Since we get constant values already in the first column that we add, our polynomial function \(g(x)\) is obviously a linear function, that is, it has no quadratic term, but only a linear term (and, of course, possibly a constant offset \(d\)). For this linear term, again similar to \(\frac{\mathrm{d}x^1}{\mathrm{d}x} = 1\) in the infinitesimal calculus, we would expect \(1\) as coefficent \(c\) in the term \(cx\), but get \(7\). Hence, the linear term in our polynomial is \(7𝑥\). That is, we have \(g(x) = 7x + d\) with \(d=12\), since \(12 = g(0) = 0x + d = d\). That is, we have \(g(x) = 7x + 12\), and \(f(x) = 3x^3 + g(x)\), that is we get

\(f(x) = 3x^3 + 7x + 12\).

Given our initial values

\( f(0)=12,\newline f(1)=22,\newline f(2)=50,\newline f(3)=114,\newline f(4)=232, \)

we can double-check that the coefficients of our function \(f(x)\) as well as the next value in the series that we found to be

\( f(5)=422 \)

are correct and we did not make a mistake, for example:

\( f(4) = 3 \cdot 4^3 + 7 \cdot 4 + 12 = 232. \)

Trivia

Before I developed the approach described in this article, I had already solved the task of finding a way to convert temperature values between Celsius (\(°\mathrm{C}\)) and Fahrenheit (\(°\mathrm{F}\)) (I stumbled around 1982 upon this task in a school book for learning the English language, though only with example conversions of specific values, but with this book the general formula; so I tried to find out the conversion rule by myself). At that time, I already got the concept of a linear function (though without knowing this term), and assumed it to apply onto this problem. Given the two specific function samples of \(0°\mathrm{C} = 32°\mathrm{F}\) and \(100°\mathrm{C} = 212°\mathrm{F}\), and, for double checking, another sample of \(50°\mathrm{C} = 122°\mathrm{F}\), that is, in terms of the difference triangle in our polynomial extrapolation method,

\( \begin{matrix} f(0) & = & 32 \newline & & & & 90 \newline f(50) & = & 122 \newline & & & & 90 \newline f(100) & = & 212 \end{matrix} \)

I quickly found out the general formula

\( y = f(x) = 1.8x + 32 \)

by retrieving the value \(1.8 = \frac{90}{50}\) from scaling down the \(90\) by \(50\), according to the difference of \(50\) in the function arguments, and using \(f(0) = 32\) as constant offset for converting from \(°\mathrm{C}\) to \(°\mathrm{F}\). The reverse function resolves to

\( x = g(y) = f^{-1}(y) = \frac{y - 32}{1.8} \)

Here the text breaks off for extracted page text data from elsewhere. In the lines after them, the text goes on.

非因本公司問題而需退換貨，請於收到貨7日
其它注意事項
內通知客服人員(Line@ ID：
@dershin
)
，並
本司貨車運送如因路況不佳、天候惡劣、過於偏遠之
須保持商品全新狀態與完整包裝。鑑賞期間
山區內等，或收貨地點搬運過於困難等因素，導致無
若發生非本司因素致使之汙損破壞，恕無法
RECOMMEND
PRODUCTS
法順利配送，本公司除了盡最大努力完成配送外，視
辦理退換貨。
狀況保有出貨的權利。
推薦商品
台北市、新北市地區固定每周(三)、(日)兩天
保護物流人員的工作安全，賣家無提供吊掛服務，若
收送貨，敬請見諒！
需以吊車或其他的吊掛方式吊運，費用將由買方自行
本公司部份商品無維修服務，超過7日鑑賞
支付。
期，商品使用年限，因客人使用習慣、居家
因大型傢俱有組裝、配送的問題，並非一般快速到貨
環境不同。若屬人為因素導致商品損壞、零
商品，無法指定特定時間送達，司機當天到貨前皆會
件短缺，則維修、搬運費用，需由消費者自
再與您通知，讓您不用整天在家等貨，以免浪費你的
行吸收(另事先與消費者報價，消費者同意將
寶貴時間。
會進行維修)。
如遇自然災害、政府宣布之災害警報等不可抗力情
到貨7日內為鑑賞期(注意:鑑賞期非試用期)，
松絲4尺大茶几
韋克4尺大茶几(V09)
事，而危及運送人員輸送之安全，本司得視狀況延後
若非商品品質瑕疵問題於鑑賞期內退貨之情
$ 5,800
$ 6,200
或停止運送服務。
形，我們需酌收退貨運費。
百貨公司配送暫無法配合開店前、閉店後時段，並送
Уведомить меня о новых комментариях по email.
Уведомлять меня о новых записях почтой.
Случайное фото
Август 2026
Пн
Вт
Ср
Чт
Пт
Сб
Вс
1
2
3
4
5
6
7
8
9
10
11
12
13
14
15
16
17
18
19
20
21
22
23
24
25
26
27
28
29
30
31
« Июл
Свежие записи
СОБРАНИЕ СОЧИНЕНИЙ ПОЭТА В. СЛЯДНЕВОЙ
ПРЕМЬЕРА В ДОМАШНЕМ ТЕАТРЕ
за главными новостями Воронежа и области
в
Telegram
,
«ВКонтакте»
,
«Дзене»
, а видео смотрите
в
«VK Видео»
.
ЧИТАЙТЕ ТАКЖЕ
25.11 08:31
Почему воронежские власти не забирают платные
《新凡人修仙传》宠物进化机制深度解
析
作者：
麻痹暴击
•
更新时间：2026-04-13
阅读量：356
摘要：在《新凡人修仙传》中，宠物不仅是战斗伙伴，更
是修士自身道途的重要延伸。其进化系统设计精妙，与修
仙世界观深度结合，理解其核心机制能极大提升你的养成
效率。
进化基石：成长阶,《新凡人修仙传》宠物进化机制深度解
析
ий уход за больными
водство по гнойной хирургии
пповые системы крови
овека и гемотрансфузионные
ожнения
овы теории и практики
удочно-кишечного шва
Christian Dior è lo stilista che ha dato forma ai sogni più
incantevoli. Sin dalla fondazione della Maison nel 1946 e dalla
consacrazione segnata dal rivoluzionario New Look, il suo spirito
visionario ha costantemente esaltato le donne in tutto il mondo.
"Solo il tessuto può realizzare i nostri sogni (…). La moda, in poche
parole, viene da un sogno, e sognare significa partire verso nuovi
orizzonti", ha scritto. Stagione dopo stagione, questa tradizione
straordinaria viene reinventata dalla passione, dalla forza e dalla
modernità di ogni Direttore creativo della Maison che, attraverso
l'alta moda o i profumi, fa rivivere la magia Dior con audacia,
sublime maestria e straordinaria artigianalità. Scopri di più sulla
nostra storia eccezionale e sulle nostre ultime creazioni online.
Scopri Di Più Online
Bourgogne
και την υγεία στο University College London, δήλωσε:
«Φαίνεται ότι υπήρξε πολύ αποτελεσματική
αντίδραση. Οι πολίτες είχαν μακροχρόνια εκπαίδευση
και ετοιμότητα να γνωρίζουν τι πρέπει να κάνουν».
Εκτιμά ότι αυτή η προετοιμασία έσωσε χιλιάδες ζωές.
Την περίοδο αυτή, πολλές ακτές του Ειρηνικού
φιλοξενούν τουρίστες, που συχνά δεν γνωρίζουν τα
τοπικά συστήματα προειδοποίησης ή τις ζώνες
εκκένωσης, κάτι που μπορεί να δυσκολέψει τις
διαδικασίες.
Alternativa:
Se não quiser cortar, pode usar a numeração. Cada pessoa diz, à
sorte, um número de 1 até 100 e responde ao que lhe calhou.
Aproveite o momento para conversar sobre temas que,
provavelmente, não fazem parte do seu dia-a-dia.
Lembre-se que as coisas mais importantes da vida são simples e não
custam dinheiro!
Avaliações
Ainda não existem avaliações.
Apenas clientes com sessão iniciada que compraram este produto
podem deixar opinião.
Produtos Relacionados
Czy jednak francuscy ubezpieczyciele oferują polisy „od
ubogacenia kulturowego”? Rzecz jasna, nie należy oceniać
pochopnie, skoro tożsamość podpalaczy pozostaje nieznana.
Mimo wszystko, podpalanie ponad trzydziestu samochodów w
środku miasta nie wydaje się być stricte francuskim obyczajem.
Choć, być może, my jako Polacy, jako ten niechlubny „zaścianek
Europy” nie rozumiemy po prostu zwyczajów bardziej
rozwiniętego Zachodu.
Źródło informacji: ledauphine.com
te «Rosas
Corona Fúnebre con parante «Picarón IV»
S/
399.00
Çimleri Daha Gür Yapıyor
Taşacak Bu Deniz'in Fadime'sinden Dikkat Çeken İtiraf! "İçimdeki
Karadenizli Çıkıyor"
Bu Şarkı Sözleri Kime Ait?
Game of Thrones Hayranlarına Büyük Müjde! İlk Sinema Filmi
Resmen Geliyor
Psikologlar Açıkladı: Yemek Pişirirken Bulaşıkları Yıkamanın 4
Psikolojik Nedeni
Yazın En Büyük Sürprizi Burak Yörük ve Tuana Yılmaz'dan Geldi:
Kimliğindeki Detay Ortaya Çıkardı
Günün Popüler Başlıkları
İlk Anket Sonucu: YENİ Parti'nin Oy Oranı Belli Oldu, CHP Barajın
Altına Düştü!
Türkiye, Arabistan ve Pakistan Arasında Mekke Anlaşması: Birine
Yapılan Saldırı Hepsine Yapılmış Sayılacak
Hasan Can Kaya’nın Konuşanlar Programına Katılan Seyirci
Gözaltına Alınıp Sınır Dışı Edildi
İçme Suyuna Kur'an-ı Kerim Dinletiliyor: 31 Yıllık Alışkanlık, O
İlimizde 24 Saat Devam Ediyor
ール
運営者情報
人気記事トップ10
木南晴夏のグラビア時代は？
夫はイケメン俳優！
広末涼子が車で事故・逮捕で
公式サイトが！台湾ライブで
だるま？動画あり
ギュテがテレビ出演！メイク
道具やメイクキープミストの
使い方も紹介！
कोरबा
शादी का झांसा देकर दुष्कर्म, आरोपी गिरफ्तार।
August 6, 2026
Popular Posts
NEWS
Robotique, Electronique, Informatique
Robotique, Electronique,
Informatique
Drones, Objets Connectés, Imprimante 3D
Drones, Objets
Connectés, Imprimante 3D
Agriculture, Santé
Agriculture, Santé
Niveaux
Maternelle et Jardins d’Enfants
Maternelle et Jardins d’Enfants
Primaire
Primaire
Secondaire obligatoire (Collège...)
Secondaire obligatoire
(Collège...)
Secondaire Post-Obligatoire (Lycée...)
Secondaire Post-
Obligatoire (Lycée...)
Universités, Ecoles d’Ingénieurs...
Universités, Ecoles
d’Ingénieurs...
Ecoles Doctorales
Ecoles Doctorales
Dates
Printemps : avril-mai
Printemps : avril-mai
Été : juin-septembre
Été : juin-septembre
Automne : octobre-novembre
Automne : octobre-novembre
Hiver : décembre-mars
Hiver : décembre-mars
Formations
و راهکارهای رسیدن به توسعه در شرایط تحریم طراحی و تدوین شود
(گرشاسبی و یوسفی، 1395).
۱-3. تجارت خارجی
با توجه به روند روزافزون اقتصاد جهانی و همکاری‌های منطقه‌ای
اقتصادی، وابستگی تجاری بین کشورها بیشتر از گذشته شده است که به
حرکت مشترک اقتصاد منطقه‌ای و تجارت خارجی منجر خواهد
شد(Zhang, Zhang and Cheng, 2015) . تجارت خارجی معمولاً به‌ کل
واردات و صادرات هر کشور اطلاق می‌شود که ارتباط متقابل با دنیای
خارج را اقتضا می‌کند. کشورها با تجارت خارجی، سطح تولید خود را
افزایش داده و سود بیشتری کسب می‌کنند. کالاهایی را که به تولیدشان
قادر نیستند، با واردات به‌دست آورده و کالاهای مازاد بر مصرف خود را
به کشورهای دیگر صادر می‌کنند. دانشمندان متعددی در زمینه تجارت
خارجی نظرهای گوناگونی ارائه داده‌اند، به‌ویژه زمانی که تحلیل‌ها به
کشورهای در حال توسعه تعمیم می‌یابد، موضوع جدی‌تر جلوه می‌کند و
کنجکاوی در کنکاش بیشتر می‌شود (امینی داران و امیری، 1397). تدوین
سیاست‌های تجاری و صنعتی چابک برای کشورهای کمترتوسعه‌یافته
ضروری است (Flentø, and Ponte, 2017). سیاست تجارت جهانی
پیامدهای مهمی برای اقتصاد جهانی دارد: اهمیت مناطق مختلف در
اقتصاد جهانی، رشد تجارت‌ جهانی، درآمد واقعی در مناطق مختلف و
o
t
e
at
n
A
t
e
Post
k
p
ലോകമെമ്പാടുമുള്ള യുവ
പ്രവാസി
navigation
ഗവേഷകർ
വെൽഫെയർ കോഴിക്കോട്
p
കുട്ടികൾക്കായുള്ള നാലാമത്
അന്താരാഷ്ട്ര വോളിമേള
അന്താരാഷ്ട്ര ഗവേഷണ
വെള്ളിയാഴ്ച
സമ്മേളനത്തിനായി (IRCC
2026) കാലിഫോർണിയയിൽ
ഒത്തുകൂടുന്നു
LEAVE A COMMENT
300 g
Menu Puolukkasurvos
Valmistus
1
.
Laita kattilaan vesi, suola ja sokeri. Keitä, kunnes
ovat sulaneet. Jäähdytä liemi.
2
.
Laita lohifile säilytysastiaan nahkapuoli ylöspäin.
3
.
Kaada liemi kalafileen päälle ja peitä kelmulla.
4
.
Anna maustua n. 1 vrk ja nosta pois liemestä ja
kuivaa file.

for converting from \(°\mathrm{F}\) to \(°\mathrm{C}\).

That is, the temperature conversion problem can be viewed as a special case of our polynomial extrapolation for the case of linear functions, i.e. for polynomials of degree \(1\). The polynomial extrapolation is a generalization to all polynomial functions with any degree \(n\inℕ\).